Die Geschichte: Schneewittchen schläft schon seit Wochen in den Weichen Federn des Monheimer Achat-Hotels (Delitzscher Straße 1) – streng bewacht vom bösen König, in dessen Rolle ausnahmsweise Hotel-Direktor Peter A. Humberg schlüpfen musste, der seine Gäste ansonsten zwar gern ausschlafen, aber selbstverständlich auch wieder aus seinem Hotel herauslässt. Im Märchen jedoch gelten bekanntlich  andere Gesetze. Da Schneewittchen das Stadtfest, so wie alle anderen Märchenfreunde auch, natürlich nicht komplett verschlafen sollte, haben die sieben Zwerge, angeführt vom ebenfalls spitzbemützten Bürgermeister, bereits erfolglos versucht, sie aufzuwecken und aus den Händen des bösen Königs zu befreien. Doch allein auf sich gestellt, schlug dieser Versuch am Mittwoch, 28. Mai leider fehl. Sie brauchen Hilfe!

Die Wette: Hotel-Direktor Peter A. Humberg wettet, dass es der Monheimer Bürgermeister nicht schafft, am Stadtfest-Sonntag, 15. Juni, um 13 Uhr, 300 weitere als Märchenwesen verkleidete Unterstützer vor dem Truck des Edeka-Frischecenters Hövener, auf dem Centerbogen, zwischen Monheimer Tor und Rathaus-Center, zu versammeln, um Schneewittchen dort aus ihrem Tiefschlaf zu befreien.   
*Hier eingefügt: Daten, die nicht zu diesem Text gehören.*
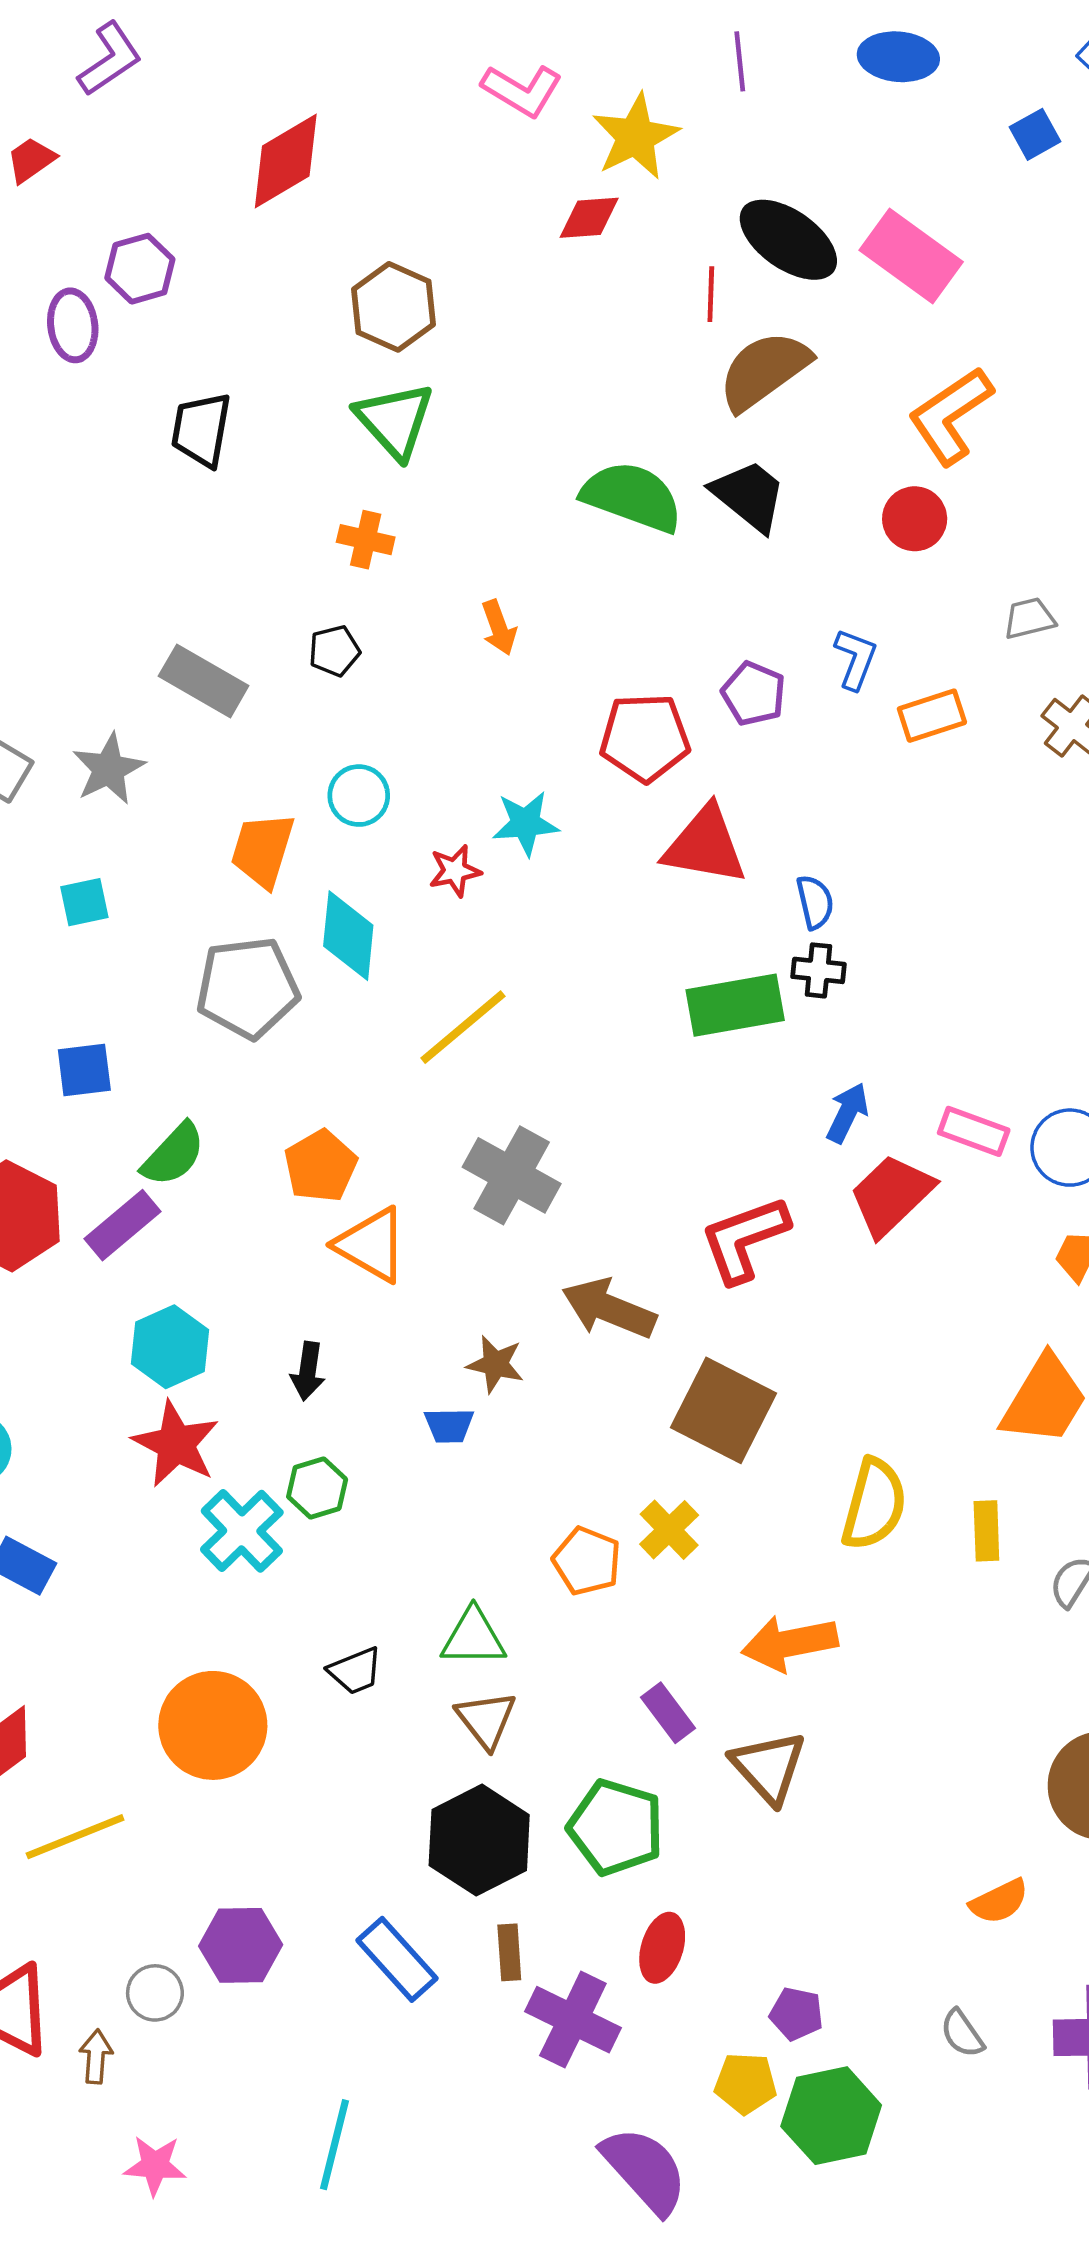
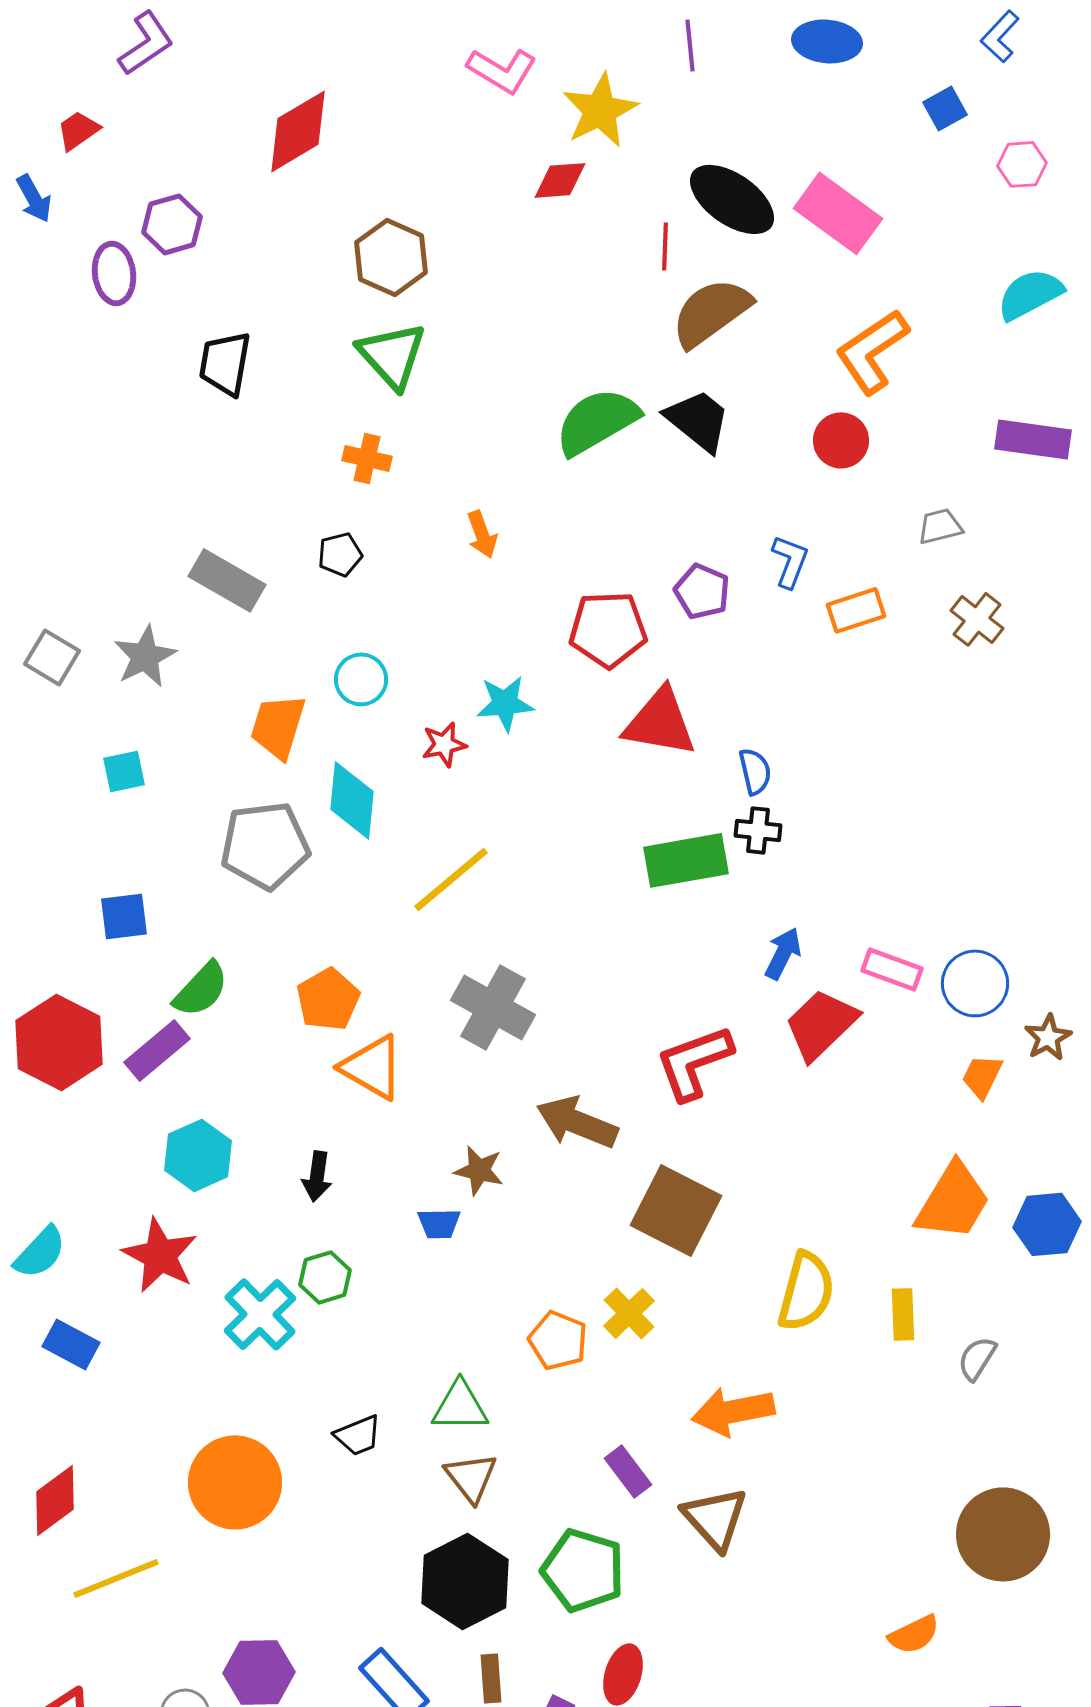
green semicircle: (632, 497) -> (597, 421), turned -50
red star: (176, 1444) -> (160, 1255), moved

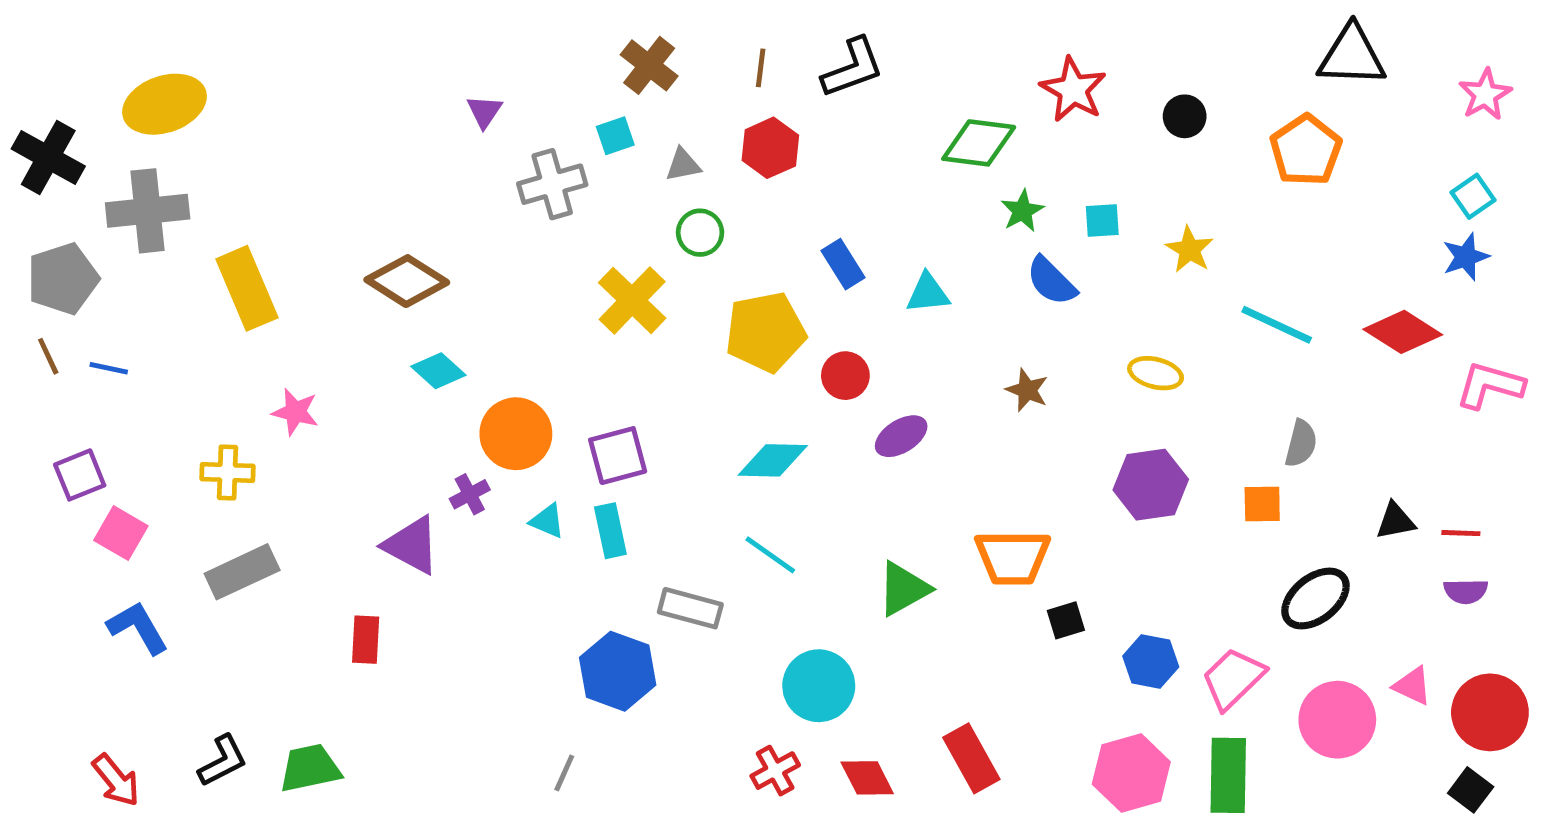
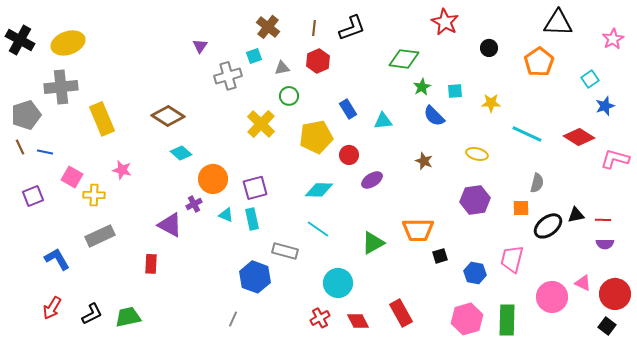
red star: (1073, 90) -> (445, 22), moved
black cross: (48, 158) -> (20, 40), moved
cyan square: (1473, 196) -> (590, 79), moved
yellow star: (1189, 250) -> (491, 103), turned -30
pink square: (121, 533) -> (72, 177), moved
black ellipse: (1315, 599) -> (548, 226), moved
pink trapezoid: (1233, 678) -> (512, 259), moved, turned -32
red arrow: (116, 780) -> (52, 308), moved, turned 70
Der Einsatz: Sollte Peter A. Humberg eine königliche Niederlage erleiden, und es Bürgermeister Daniel Zimmermann tatsächlich gelingen, ihm mit über 300 verkleideten Märchenwesen Schneewittchen zu entreißen, will er dem Oberzwerg nicht nur die Langschläferin selbst, sondern auch eine Schatzkiste mit Achat-Steinen und Goldtalern überlassen, deren Wert im Vorfeld auf exakt 1500 Euro taxiert wurde. Bürgermeister Daniel Zimmermann wiederum kündigte bereits an, dieses Geld im Erfolgsfall umgehend an den SKFM Monheim am Rhein e.V. für dessen gemeinnützige Arbeit weiterzureichen. Es soll hier der Monheimer Tafel zugute kommen.

Schon jetzt warb Monheims Stadtoberhaupt dafür, ihn am 15. Juni nach Kräften zu unterstützen. Sein bunt gemischtes Märchenvolk muss dabei keineswegs allein dem Grimm‘schen Märchenwald entsprungen sein, sondern darf seine Wurzeln auch gern in 1001 Nacht und anderen Fabelwelten haben. 

Und die Moral von der Geschicht‘? Am Stadtfest-Wochenende woanders als in Monheim am Rhein zu feiern lohnt sich nicht!